How to be a smart boss

We advocate for an employee engagement program whenever we transform a bank experience, but not only to on-board new technology or processes. We believe in involving front-line staff, administrative staff and branch managers right from the start of any new initiative. They are, after all, the people who are in daily contact with your customers and know which aspects of the bank make them happy, angry or irritated. Our work with Interior Savings, Regions, TD and CZ Bank have all involved employee feedback, which has helped us determine what processes have become irrelevant, what customers are struggling to understand, and what tools front-line staff need to do a better job.

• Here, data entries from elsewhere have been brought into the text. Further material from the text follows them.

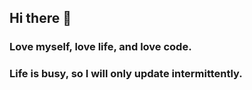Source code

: ## Hi there 👋

### Love myself, love life, and love code.

### Life is busy, so I will only update intermittently.
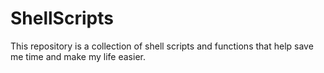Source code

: # ShellScripts
This repository is a collection of shell scripts and functions that help save me time and make my life easier.
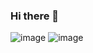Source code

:### Hi there 👋

<!--
**CODABits/CODABits** is a ✨ _special_ ✨ repository because its `README.md` (this file) appears on your GitHub profile.

Here are some ideas to get you started:

- 🔭 I’m currently working on ...
- 🌱 I’m currently learning ...
- 👯 I’m looking to collaborate on ...
- 🤔 I’m looking for help with ...
- 💬 Ask me about ...
- 📫 How to reach me: ...
- 😄 Pronouns: ...
- ⚡ Fun fact: ...
-->
![image](http://www.afacom.org/images/Logo_U-Manizales_2010_JPG_actual.jpg)
![image](https://cdn.pixabay.com/photo/2020/05/17/05/53/doctor-5180142_960_720.png)
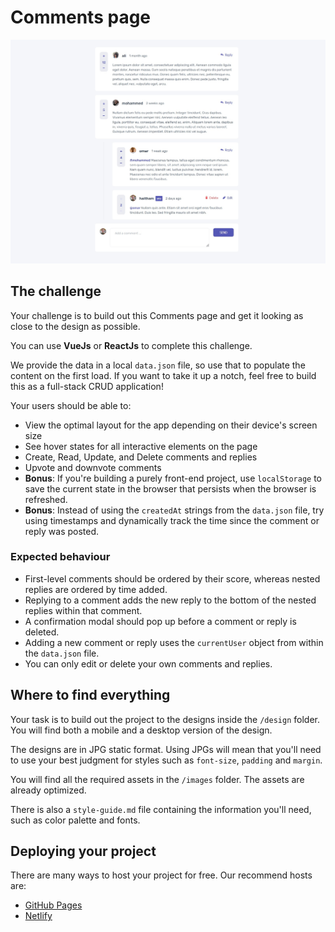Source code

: # Comments page

![Design preview for the Comments page coding challenge](./design/desktop-design.jpg)

## The challenge

Your challenge is to build out this Comments page and get it looking as close to the design as possible.

You can use **VueJs** or **ReactJs** to complete this challenge.

We provide the data in a local `data.json` file, so use that to populate the content on the first load. If you want to take it up a notch, feel free to build this as a full-stack CRUD application!

Your users should be able to:

- View the optimal layout for the app depending on their device's screen size
- See hover states for all interactive elements on the page
- Create, Read, Update, and Delete comments and replies
- Upvote and downvote comments
- **Bonus**: If you're building a purely front-end project, use `localStorage` to save the current state in the browser that persists when the browser is refreshed.
- **Bonus**: Instead of using the `createdAt` strings from the `data.json` file, try using timestamps and dynamically track the time since the comment or reply was posted.

### Expected behaviour

- First-level comments should be ordered by their score, whereas nested replies are ordered by time added.
- Replying to a comment adds the new reply to the bottom of the nested replies within that comment.
- A confirmation modal should pop up before a comment or reply is deleted.
- Adding a new comment or reply uses the `currentUser` object from within the `data.json` file.
- You can only edit or delete your own comments and replies.

## Where to find everything

Your task is to build out the project to the designs inside the `/design` folder. You will find both a mobile and a desktop version of the design. 

The designs are in JPG static format. Using JPGs will mean that you'll need to use your best judgment for styles such as `font-size`, `padding` and `margin`. 

You will find all the required assets in the `/images` folder. The assets are already optimized.

There is also a `style-guide.md` file containing the information you'll need, such as color palette and fonts.

## Deploying your project

There are many ways to host your project for free. Our recommend hosts are:

- [GitHub Pages](https://pages.github.com/)
- [Netlify](https://www.netlify.com/)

Employee engagement needs to be thought out, and to culminate in a properly executed program that brings a sense of pride and attachment to the organization.

3. Dumping on digital

With all the excitement around digital solutions, processes and services are being hastily converted to digital without thorough analysis. The costs of digital integration are high, and yet some banks are adding every possible tech innovation. In spite of what some people say, we do not believe digital solutions are the answer to every problem. For example, we do not believe physical branches are ever going to disappear entirely. Online retailers such as Amazon are opening physical stores for a reason: human beings are physical, tactile, social animals who like interaction. Dumping everything onto digital without proper analysis will create new pain points, and in the process may cost banks a bundle.

Being digitally wise

Before leaping into a new tech solution, banks need to look at their customer journey and address their most pressing concerns first and foremost. It may seem exciting to have a digital greeter who knows everyone by name, but if customers are being frustrated by loan application forms perhaps the investment is better spent on a tablet system that takes them through the application process. Banks need to ensure their online and mobile banking platforms are performing excellently before adding bells and whistles that don’t add value where customers really want it.

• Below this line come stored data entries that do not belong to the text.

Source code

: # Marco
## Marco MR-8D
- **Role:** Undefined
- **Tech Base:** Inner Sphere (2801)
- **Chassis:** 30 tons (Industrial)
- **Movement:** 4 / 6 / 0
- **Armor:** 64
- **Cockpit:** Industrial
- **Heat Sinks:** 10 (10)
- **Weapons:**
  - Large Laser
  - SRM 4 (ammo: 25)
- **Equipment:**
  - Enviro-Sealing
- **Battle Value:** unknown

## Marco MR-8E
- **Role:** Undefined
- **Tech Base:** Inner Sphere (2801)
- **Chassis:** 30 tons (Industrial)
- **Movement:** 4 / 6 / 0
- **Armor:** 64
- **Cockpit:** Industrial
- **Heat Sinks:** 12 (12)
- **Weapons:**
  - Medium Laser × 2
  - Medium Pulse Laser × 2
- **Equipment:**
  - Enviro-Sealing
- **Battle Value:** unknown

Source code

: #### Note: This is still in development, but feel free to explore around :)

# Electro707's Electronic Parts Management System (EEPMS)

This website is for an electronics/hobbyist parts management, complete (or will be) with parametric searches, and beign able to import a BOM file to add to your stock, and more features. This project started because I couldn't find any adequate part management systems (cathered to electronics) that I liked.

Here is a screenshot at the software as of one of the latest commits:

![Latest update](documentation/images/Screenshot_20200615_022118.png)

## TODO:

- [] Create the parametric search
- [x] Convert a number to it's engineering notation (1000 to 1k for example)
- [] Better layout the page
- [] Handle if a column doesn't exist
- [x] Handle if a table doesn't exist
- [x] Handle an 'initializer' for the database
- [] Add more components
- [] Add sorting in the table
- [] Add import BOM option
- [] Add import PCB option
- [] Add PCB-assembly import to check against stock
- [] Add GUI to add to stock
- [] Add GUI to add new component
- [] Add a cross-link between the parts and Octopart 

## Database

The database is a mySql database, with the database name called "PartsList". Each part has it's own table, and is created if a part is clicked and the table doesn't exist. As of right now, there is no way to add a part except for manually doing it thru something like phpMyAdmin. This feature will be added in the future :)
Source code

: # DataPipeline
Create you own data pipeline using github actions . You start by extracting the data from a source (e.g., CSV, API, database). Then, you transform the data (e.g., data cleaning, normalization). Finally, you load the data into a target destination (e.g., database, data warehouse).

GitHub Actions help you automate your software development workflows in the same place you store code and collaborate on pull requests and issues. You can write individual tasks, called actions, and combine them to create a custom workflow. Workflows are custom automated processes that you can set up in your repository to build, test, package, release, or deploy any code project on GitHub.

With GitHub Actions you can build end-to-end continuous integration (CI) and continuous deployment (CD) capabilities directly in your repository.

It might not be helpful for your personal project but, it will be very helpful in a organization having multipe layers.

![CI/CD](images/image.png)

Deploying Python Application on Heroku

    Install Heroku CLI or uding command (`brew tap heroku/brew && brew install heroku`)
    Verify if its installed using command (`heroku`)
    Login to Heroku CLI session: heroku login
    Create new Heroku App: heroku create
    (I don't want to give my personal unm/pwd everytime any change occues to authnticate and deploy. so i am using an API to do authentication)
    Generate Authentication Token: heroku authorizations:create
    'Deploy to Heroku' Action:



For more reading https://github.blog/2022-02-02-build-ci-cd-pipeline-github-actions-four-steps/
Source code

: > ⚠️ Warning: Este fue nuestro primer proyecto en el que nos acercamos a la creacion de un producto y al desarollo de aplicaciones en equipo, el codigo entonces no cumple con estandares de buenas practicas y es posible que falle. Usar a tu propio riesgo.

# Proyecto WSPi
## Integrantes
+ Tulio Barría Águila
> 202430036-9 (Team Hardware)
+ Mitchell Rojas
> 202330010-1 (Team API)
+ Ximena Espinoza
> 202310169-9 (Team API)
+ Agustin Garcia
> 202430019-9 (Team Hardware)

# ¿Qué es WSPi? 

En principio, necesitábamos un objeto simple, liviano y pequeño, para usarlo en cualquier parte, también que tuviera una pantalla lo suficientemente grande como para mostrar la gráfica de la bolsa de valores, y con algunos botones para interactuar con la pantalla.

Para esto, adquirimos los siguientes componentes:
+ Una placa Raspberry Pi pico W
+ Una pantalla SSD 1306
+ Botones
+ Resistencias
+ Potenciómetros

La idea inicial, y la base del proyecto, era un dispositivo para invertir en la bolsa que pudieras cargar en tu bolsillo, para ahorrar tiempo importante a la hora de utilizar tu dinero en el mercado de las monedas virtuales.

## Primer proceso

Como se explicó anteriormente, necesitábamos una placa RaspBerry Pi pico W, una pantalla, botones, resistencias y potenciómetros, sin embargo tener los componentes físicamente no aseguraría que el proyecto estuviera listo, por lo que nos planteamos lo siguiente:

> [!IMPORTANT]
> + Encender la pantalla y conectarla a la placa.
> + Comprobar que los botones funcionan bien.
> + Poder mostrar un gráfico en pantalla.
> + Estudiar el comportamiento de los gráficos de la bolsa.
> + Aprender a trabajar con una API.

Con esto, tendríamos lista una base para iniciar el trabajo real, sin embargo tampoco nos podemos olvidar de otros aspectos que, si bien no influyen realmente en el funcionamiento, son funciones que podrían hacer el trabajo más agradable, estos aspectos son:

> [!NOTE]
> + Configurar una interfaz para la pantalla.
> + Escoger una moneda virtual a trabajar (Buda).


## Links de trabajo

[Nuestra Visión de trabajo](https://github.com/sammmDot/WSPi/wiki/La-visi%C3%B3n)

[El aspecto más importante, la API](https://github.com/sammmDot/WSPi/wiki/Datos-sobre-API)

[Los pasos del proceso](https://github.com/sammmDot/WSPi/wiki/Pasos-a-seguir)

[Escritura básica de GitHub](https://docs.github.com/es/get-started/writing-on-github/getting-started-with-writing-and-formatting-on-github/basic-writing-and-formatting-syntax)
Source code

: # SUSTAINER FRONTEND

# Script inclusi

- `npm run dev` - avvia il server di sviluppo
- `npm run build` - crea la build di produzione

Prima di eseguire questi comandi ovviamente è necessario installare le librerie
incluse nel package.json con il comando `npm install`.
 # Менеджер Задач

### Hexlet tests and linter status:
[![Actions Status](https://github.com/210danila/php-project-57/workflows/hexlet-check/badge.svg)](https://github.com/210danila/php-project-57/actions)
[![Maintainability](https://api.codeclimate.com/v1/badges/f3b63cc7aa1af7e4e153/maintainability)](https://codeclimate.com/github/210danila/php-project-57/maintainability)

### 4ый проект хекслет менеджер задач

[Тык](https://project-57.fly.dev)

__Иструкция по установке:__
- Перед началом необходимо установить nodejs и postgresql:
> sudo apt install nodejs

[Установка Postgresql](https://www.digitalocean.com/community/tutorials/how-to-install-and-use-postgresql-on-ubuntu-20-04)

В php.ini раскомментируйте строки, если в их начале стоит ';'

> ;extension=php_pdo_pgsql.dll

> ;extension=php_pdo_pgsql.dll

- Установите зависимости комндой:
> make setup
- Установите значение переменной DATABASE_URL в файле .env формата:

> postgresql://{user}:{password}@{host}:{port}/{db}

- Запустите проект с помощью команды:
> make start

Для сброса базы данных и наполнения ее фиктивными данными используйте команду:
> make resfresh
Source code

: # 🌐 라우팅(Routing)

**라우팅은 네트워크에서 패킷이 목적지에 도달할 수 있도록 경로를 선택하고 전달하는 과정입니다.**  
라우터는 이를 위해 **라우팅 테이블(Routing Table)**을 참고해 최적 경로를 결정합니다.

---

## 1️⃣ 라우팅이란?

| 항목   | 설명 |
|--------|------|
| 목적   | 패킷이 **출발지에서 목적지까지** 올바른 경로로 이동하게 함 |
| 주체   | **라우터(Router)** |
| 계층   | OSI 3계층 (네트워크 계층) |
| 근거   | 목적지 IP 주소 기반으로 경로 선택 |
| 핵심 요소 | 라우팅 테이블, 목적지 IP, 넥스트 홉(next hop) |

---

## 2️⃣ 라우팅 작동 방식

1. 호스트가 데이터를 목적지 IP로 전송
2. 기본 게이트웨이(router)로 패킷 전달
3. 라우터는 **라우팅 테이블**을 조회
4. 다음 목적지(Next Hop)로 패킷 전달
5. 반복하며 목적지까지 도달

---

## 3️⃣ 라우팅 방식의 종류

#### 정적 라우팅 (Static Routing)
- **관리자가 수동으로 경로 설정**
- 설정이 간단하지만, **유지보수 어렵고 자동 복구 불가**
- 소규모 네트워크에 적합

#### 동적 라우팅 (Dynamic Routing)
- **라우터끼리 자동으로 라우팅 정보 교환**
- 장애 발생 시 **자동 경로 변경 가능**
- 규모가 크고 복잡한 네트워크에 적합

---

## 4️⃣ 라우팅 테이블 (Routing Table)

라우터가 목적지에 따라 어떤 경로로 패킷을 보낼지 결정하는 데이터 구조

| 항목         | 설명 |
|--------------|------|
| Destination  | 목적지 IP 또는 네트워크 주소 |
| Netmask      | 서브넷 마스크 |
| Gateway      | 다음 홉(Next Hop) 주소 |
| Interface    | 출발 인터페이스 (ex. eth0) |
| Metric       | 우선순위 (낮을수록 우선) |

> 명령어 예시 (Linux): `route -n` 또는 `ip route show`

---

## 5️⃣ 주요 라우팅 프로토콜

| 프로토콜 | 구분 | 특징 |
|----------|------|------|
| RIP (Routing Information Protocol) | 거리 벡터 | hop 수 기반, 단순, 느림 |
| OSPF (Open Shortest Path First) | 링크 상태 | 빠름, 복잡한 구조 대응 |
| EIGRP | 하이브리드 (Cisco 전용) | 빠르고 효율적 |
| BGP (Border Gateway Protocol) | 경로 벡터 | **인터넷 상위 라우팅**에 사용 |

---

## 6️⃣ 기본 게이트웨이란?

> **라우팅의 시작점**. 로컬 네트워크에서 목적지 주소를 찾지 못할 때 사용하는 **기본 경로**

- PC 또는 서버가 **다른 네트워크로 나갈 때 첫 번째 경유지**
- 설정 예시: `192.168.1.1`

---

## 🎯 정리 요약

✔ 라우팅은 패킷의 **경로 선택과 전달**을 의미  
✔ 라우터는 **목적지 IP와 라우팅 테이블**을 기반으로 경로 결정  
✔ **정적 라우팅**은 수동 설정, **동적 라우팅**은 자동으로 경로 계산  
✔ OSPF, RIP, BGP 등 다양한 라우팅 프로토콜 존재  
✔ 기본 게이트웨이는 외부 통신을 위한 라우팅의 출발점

4. Thinking your customers are dumb

Banks will need to face up to this fact sooner or later: in the age of information you must never underestimate the knowledge, intelligence and cynicism of consumers. Banks are more than ever hard pressed to convince consumers to buy into a brand position that is not authentically delivered. Say you are about customer service? Then you need to deliver. Slapping on a slogan and putting out a slick advertising campaign is going to be worthless if you do not live up to your own promises. Customers are telling banks loud and clear they want transparent, smart advice – not a sales pitch that isn’t in their best interests.

Smart treatment

Consumers want information that will help them improve their financial intelligence. We think this is an extraordinary opportunity for banks to add financial education as a service, or a variety of services. Imagine a learning hub sponsored by the bank for entrepreneurs where they can access services such as accounting or learn how to do it themselves. Interactive touch screens offering fun, financial savvy quizzes in the waiting area of physical branches are already success stories for some banks, and we have implemented solutions like this in recent designs. The future of personalization would make it possible to send alerts that advise customers about financial issues and suggest remedies in real time. As banks look to new revenue streams, we think financial education is a direction banks need to explore, and the best news is that it’s a win-win for banks and their customers.

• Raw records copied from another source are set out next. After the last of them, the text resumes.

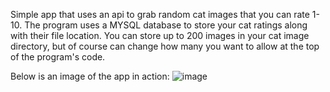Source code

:Simple app that uses an api to grab random cat images that you can rate 1-10.
The program uses a MYSQL database to store your cat ratings along with their file location.
You can store up to 200 images in your cat image directory, but of course can change how many you 
want to allow at the top of the program's code.

Below is an image of the app in action:
![image](https://github.com/user-attachments/assets/e95fa499-ceca-44d4-bebe-517a0b01c96a)
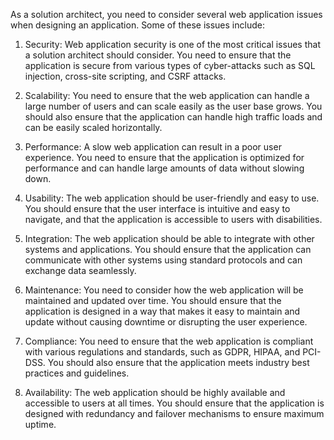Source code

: As a solution architect, you need to consider several web application issues when designing an application. Some of these issues include:

1.  Security: Web application security is one of the most critical issues that a solution architect should consider. You need to ensure that the application is secure from various types of cyber-attacks such as SQL injection, cross-site scripting, and CSRF attacks.
    
2.  Scalability: You need to ensure that the web application can handle a large number of users and can scale easily as the user base grows. You should also ensure that the application can handle high traffic loads and can be easily scaled horizontally.
    
3.  Performance: A slow web application can result in a poor user experience. You need to ensure that the application is optimized for performance and can handle large amounts of data without slowing down.
    
4.  Usability: The web application should be user-friendly and easy to use. You should ensure that the user interface is intuitive and easy to navigate, and that the application is accessible to users with disabilities.
    
5.  Integration: The web application should be able to integrate with other systems and applications. You should ensure that the application can communicate with other systems using standard protocols and can exchange data seamlessly.
    
6.  Maintenance: You need to consider how the web application will be maintained and updated over time. You should ensure that the application is designed in a way that makes it easy to maintain and update without causing downtime or disrupting the user experience.
    
7.  Compliance: You need to ensure that the web application is compliant with various regulations and standards, such as GDPR, HIPAA, and PCI-DSS. You should also ensure that the application meets industry best practices and guidelines.
    
8.  Availability: The web application should be highly available and accessible to users at all times. You should ensure that the application is designed with redundancy and failover mechanisms to ensure maximum uptime.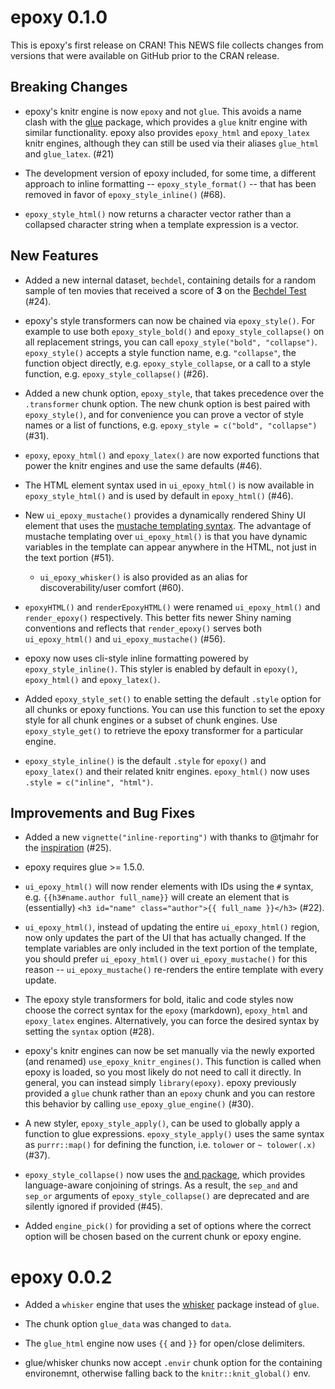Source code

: # epoxy 0.1.0

This is epoxy's first release on CRAN! This NEWS file collects changes from
versions that were available on GitHub prior to the CRAN release.

## Breaking Changes

* epoxy's knitr engine is now `epoxy` and not `glue`. This avoids a name clash
  with the [glue](https://glue.tidyverse.org) package, which provides a `glue`
  knitr engine with similar functionality. epoxy also provides `epoxy_html` and
  `epoxy_latex` knitr engines, although they can still be used via their aliases
  `glue_html` and `glue_latex`. (#21)

* The development version of epoxy included, for some time, a different approach
  to inline formatting -- `epoxy_style_format()` -- that has been removed in
  favor of `epoxy_style_inline()` (#68).

* `epoxy_style_html()` now returns a character vector rather than a collapsed
  character string when a template expression is a vector.

## New Features

* Added a new internal dataset, `bechdel`, containing details for a random
  sample of ten movies that received a score of **3** on the
  [Bechdel Test](https://bechdeltest.com) (#24).

* epoxy's style transformers can now be chained via `epoxy_style()`. For example
  to use both `epoxy_style_bold()` and `epoxy_style_collapse()` on all
  replacement strings, you can call `epoxy_style("bold", "collapse")`.
  `epoxy_style()` accepts a style function name, e.g. `"collapse"`, the function
  object directly, e.g. `epoxy_style_collapse`, or a call to a style function,
  e.g. `epoxy_style_collapse()` (#26).

* Added a new chunk option, `epoxy_style`, that takes precedence over the
  `.transformer` chunk option. The new chunk option is best paired with
  `epoxy_style()`, and for convenience you can prove a vector of style names or
  a list of functions, e.g. `epoxy_style = c("bold", "collapse")` (#31).

* `epoxy`, `epoxy_html()` and `epoxy_latex()` are now exported functions that
  power the knitr engines and use the same defaults (#46).

* The HTML element syntax used in `ui_epoxy_html()` is now available in
  `epoxy_style_html()` and is used by default in `epoxy_html()` (#46).

* New `ui_epoxy_mustache()` provides a dynamically rendered Shiny UI element
  that uses the [mustache templating syntax](https://mustache.github.io/). The
  advantage of mustache templating over `ui_epoxy_html()` is that you have dynamic
  variables in the template can appear anywhere in the HTML, not just in the
  text portion (#51).

  * `ui_epoxy_whisker()` is also provided as an alias for discoverability/user
    comfort (#60).

* `epoxyHTML()` and `renderEpoxyHTML()` were renamed `ui_epoxy_html()` and
  `render_epoxy()` respectively. This better fits newer Shiny naming conventions
  and reflects that `render_epoxy()` serves both `ui_epoxy_html()` and
  `ui_epoxy_mustache()` (#56).

* epoxy now uses cli-style inline formatting powered by `epoxy_style_inline()`.
  This styler is enabled by default in `epoxy()`, `epoxy_html()` and
  `epoxy_latex()`.

* Added `epoxy_style_set()` to enable setting the default `.style` option for
  all chunks or epoxy functions. You can use this function to set the epoxy
  style for all chunk engines or a subset of chunk engines. Use
  `epoxy_style_get()` to retrieve the epoxy transformer for a particular engine.

* `epoxy_style_inline()` is the default `.style` for `epoxy()` and `epoxy_latex()`
  and their related knitr engines. `epoxy_html()` now uses
  `.style = c("inline", "html")`.

## Improvements and Bug Fixes

* Added a new `vignette("inline-reporting")` with thanks to @tjmahr for the
  [inspiration](https://www.tjmahr.com/lists-knitr-secret-weapon/) (#25).

* epoxy requires glue >= 1.5.0.

* `ui_epoxy_html()` will now render elements with IDs using the `#` syntax, e.g.
  `{{h3#name.author full_name}}` will create an element that is (essentially)
  `<h3 id="name" class="author">{{ full_name }}</h3>` (#22).

* `ui_epoxy_html()`, instead of updating the entire `ui_epoxy_html()` region,
  now only updates the part of the UI that has actually changed. If the template
  variables are only included in the text portion of the template, you should
  prefer `ui_epoxy_html()` over `ui_epoxy_mustache()` for this reason --
  `ui_epoxy_mustache()` re-renders the entire template with every update.

* The epoxy style transformers for bold, italic and code styles now choose the
  correct syntax for the `epoxy` (markdown), `epoxy_html` and `epoxy_latex`
  engines. Alternatively, you can force the desired syntax by setting the
  `syntax` option (#28).

* epoxy's knitr engines can now be set manually via the newly exported (and
  renamed) `use_epoxy_knitr_engines()`. This function is called when epoxy is
  loaded, so you most likely do not need to call it directly. In general, you
  can instead simply `library(epoxy)`. epoxy previously provided a `glue` chunk
  rather than an `epoxy` chunk and you can restore this behavior by calling
  `use_epoxy_glue_engine()` (#30).

* A new styler, `epoxy_style_apply()`, can be used to globally apply a
  function to glue expressions. `epoxy_style_apply()` uses the same syntax as
  `purrr::map()` for defining the function, i.e. `tolower` or `~ tolower(.x)`
  (#37).

* `epoxy_style_collapse()` now uses the [and package](https://and.rossellhayes.com/),
  which provides language-aware conjoining of strings. As a result, the
  `sep_and` and `sep_or` arguments of `epoxy_style_collapse()` are deprecated
  and are silently ignored if provided (#45).

* Added `engine_pick()` for providing a set of options where the correct option
  will be chosen based on the current chunk or epoxy engine.


# epoxy 0.0.2

* Added a `whisker` engine that uses the [whisker](https://github.com/edwindj/whisker)
  package instead of `glue`.

* The chunk option `glue_data` was changed to `data`.

* The `glue_html` engine now uses `{{` and `}}` for open/close delimiters.

* glue/whisker chunks now accept `.envir` chunk option for the containing
  environemnt, otherwise falling back to the `knitr::knit_global()` env.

Disruption has resulted in industry-wide changes that make customers happy, but it has also stirred up anxiety in traditional institutions. Decisions may be made hastily, while other important facets of the business may go neglected. The take-away is that we need to take deep breaths and not allow anxiety to drive decision-making. Looking at what will bring real value to an organization, taking only the best of new innovative approaches, and remembering to nurture current assets will ensure bad habits are weeded out early.